Just how much farm bill can you get for $68 billion?

Not as much as most farmers and their commodity associations would like. And it’s not just that commodities have a smaller pie to divvy up as Congress begins cogitating on how to craft the next farm program that worries them, it’s also that more folks want a slice.

“The farm bill will be all about Congressional Budget Office figures,” said James Richardson, with the Texas A&M Food and Agriculture Policy Center.

Richardson, speaking at the Texas Ag Forum recently in Austin, said funds available for the next farm bill will be about $35 billion less than legislators had in 2002. And, in addition to the historic commodities included, fruit and vegetables and renewable fuels will be part of the mix.

“That money has to come from somewhere,” he said. “It will be tight.”

Richardson also discussed potential effects a proposed adjusted gross income (AGI) means test would have on farmers.

“The administration has proposed revising the AGI means test for eligibility to farm program payments,” Richardson said. The figure set in the 2002 law was exclusion at $2.5 million, average AGI for three preceding years, and if less than 75 percent of the AGI comes from farming, ranching or forestry operations. Payments affected include direct payments, market loan guarantees/loan deficiency payments and counter cyclical payments.

The revised means test lowers the threshold to $200,000 and repeals the 75 percent exclusion.

Farms model

Richardson and others with the agricultural and food policy center use a model consisting of 64 typical farms across the country to evaluate the impact of farm programs, prices and other influences on farm income. “We applied the $200,000 AGI means test for 2008 through 2014. We calculated a three-year moving average AGI each year to determine if a farm was eligible for CCP, DP, MLG/LDP.”

Richardson said the nature of farm net income risk showed that a farm could be eligible for payments one year and not the next.

He said 17 of 19 representative feed grains farm experienced at least one year between 2008 and 2014 when they lost all government payments. Larger farms lost as much as $192,710 (North Dakota Grain farm) but smaller farms considered typical of the areas they represented also were ineligible for government payments some years because of the rule change.

“Farms in Iowa, Missouri, North Dakota, Nebraska, Texas and South Carolina all were ineligible for payments for at least one year during the simulation,” Richardson said.

The program meant lower net cash incomes and lower ending real net worth. “Six of the 16 feed grain farms that lost government payments saw more than $150,000 decrease in real net worth and four lost more than 3 percent of real net worth.”
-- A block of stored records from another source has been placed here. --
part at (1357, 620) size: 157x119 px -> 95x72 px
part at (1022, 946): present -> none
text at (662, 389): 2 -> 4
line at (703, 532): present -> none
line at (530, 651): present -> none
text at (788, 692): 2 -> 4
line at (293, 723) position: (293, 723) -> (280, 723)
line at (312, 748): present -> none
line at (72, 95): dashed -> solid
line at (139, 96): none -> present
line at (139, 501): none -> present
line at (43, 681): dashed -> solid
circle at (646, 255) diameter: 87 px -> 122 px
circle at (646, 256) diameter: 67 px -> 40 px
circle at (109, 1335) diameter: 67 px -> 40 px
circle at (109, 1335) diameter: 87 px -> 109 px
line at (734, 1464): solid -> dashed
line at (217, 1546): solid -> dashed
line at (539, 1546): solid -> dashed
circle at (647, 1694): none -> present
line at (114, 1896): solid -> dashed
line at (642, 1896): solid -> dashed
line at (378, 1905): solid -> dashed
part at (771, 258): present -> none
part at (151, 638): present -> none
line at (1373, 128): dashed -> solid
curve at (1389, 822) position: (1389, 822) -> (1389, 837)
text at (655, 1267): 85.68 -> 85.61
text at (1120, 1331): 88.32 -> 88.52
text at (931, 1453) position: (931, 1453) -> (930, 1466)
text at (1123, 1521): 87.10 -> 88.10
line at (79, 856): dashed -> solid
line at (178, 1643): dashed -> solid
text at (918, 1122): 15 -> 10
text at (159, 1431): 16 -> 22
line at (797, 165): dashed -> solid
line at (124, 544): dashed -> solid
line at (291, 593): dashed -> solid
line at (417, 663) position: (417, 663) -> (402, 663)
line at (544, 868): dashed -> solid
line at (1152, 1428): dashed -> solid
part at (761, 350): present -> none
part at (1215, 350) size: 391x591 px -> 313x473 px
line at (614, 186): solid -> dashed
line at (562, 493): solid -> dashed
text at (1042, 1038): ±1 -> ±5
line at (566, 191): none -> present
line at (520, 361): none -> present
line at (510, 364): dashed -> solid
Richardson said eight of the 10 representative wheat farms would “experience losses in government payments with the lower AGI limits. Average annual losses in government payments are much smaller for feed grains due to the lower probability of wheat farmers receiving CCP from 2008 through 2014. The reductions in real ending net worth are quite small, ranging from zero to $66,000 for farmers affected by the proposed AGI limit change.”

Cotton farm losses

He said 16 of the 20 representative cotton farms experienced lower average annual government payments under the revised AGI. “Lost payments were generally low but four of the 16 farms lost more than $150,000 when ineligible. Losses in net worth under the AGI limit were also generally low; however, five farms lost more than 2 percent of their net worth and one of those lost 15.4 percent.”

Richardson said low cash income projections for rice farms kept their AGI low. “Only four of the 15 representative rice farms experienced a loss of farm program payments under the AGI limits. Losses in government payments ranged from zero to more than $250,000 when ineligible.”

He said net worth losses in 2014 ranged from $1,800 to $215,700 for those farms.

Richardson said an administration proposal to replace CCP with a revenue assurance program (RAP) would save less money than the secretary of Agriculture estimates, based on his analysis.

“The administration says RAP would save $5 billion the first five years and $9 billion over ten years,” Richardson said. “I don’t agree. I think it would save just under $1 billion the first five years and about $3 billion over nine years.”

He said commodity outlook for the next few years looks positive for grains but not as good for cotton and rice.

“Outlook for grain is the best I’ve seen since 1995,” he said. “Cotton and rice are still in the red.”

He said the next farm program will include some familiar programs, not because “it’s what we want but what we can afford.”